O Alfredo era um homem velho, como são quase todos os Alfredos, e estava doente e escalado para ser um dos 800 mil brasileiros que naquele ano morreriam de morte anunciada. Do desfecho que se acercava, não havia nada que pudesse ser feito para evitar. Quando o soube viúvo, comecei a entender a sua solidão, mas ainda assim surpreendia a falta total de familiares, e me dei conta que o horário de visitas acentuava seu sofrimento solitário e silencioso, em contraste com a enfermaria ruidosa pela presença de numerosos visitantes dos outros pacientes.
Durante três dias, na mesma semana, aproveitei aqueles intervalos para conversar com ele e perguntar se havia algum parente a quem gostaria que avisássemos da sua condição de enfermo. Ele, meio acabrunhado, confessou que parentes ele tinha, mas os que viviam mais perto nunca vieram visitá-lo enquanto estava saudável e, então:
— Agora eu não preciso que venham só para descobrir como ficou minha pele encostada no osso!
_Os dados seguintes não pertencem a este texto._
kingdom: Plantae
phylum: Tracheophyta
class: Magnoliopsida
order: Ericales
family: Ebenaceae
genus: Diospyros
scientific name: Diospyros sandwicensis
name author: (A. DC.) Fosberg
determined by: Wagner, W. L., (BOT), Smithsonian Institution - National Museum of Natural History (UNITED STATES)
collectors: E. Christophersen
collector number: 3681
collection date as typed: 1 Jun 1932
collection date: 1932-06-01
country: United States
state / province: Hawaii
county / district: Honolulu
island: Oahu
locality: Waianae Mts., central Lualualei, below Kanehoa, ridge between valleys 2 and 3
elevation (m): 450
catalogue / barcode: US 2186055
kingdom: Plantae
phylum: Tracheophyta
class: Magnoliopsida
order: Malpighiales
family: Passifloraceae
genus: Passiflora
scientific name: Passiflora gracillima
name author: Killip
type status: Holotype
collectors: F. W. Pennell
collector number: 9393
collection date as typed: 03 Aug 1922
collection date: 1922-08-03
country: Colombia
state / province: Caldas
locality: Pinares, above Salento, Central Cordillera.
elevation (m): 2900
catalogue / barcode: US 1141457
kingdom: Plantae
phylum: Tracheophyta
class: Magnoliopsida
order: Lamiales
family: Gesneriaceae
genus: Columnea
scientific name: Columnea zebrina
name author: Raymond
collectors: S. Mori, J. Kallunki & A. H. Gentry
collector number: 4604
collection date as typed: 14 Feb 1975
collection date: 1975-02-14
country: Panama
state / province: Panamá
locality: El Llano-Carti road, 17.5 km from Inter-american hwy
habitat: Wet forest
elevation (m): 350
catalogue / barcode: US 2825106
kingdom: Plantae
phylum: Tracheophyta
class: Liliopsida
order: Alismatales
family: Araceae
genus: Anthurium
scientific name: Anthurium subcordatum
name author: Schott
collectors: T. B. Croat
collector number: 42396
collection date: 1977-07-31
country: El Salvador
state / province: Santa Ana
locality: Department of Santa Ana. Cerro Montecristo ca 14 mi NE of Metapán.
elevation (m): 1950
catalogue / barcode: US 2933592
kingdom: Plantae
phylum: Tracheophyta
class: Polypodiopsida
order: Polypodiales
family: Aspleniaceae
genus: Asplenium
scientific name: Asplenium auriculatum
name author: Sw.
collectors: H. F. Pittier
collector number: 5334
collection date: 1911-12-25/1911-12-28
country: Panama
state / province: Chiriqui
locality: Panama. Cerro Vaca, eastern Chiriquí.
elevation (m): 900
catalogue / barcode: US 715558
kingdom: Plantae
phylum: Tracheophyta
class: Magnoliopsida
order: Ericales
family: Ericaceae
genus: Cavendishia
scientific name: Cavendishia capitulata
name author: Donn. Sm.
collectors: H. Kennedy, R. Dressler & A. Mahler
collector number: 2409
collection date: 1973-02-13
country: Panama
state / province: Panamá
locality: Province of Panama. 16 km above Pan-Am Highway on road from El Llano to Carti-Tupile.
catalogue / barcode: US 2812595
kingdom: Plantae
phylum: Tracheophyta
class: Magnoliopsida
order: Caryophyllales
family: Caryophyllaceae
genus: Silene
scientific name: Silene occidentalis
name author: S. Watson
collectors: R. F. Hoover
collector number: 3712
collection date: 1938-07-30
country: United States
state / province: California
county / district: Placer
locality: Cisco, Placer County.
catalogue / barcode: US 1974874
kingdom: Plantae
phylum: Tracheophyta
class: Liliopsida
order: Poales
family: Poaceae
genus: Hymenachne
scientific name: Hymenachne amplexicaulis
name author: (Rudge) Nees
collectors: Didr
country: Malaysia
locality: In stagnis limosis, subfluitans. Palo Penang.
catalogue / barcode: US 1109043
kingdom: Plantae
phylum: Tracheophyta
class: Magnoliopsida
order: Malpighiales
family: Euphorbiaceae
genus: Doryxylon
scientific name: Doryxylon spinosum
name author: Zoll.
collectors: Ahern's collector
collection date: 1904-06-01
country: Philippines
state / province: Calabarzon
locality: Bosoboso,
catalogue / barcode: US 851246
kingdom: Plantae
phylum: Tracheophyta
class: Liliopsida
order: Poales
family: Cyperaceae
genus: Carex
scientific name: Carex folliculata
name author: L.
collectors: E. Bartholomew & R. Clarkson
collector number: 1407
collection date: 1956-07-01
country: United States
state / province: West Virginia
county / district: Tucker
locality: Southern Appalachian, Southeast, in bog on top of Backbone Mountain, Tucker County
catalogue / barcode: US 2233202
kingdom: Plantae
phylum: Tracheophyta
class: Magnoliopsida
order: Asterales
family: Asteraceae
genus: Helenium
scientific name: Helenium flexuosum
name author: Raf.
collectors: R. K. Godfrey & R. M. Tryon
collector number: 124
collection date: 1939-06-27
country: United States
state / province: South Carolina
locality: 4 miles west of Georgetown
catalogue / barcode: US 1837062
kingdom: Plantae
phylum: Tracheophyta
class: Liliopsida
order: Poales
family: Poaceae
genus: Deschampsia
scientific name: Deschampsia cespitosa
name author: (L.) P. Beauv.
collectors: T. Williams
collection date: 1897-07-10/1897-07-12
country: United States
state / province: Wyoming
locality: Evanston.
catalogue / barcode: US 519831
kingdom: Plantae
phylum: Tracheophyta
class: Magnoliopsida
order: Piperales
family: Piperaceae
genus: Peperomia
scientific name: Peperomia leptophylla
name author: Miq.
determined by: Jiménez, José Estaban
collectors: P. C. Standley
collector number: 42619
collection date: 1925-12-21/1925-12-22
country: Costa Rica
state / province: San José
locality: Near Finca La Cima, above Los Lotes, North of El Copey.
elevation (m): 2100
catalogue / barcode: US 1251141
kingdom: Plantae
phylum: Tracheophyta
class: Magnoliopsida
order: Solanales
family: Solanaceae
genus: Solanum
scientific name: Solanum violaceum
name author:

E o meu irmão Osmar, com quem eu precisava muito conversar antes de partir, mora lá pra cima, nesse Estado novo, que tem nome de rio!
Alfredo me entregou um papel meio surrado com um número de telefone e o DDD 63, que indicava a cidade de Palmas, no Tocantins. Naquela noite, fiz a ligação, confirmei que o Osmar atendia àquele número e me despedi depois que ele rejeitou a minha oferta de telemarketing propondo uma troca de operadora.
No dia seguinte, emprestei a Alfredo meu celular com o número do Osmar no visor. Uma hora depois, quando voltei, o Alfredo chorava, mas as lágrimas que escorriam não pareciam de sofrimento.
Quando cheguei, ele abriu um enorme sorriso e confessou:
— Acho que aquele filho da mãe não acreditou muito quando disse que tô alinhavado, mas o importante é que a gente se acertemos!
A impressionante redução das doses de analgésicos depois daquele dia em que ele, do seu jeito tosco, resolvera uma rusga estúpida, deixou claro que as feridas da alma, tão avivadas com a proximidade da morte, precisam mais do que drogas injetáveis para serem atenuadas. E que, no fim da vida, o perdão substitui qualquer sedativo.
Nunca soube se o Osmar, de fato, planejara vir como o Alfredo disse que ele prometera.
Dias depois, com a serenidade de quem está pronto, ele me chamou para dizer:
— Ah, Dr. quase me esqueço de lhe agradecer por ter-me emprestado o celular, aquilo foi muito bonito.
— Que bobagem Alfredo, a ligação pra aquele Estado que tem nome de rio nem é cara! — respondi.
— Mas e o quanto custa aquelas visitas que o senhor me fez só para que eu não me sentisse sozinho com a enfermaria cheia de parentes dos meus colegas?
Nunca soube se o Osmar, de fato, planejara vir como o Alfredo disse que ele prometera. O certo é que jamais apareceu. Talvez ele pretendesse mesmo, mas vivia longe demais para saber o quanto a pele do irmão já se aproximara do osso.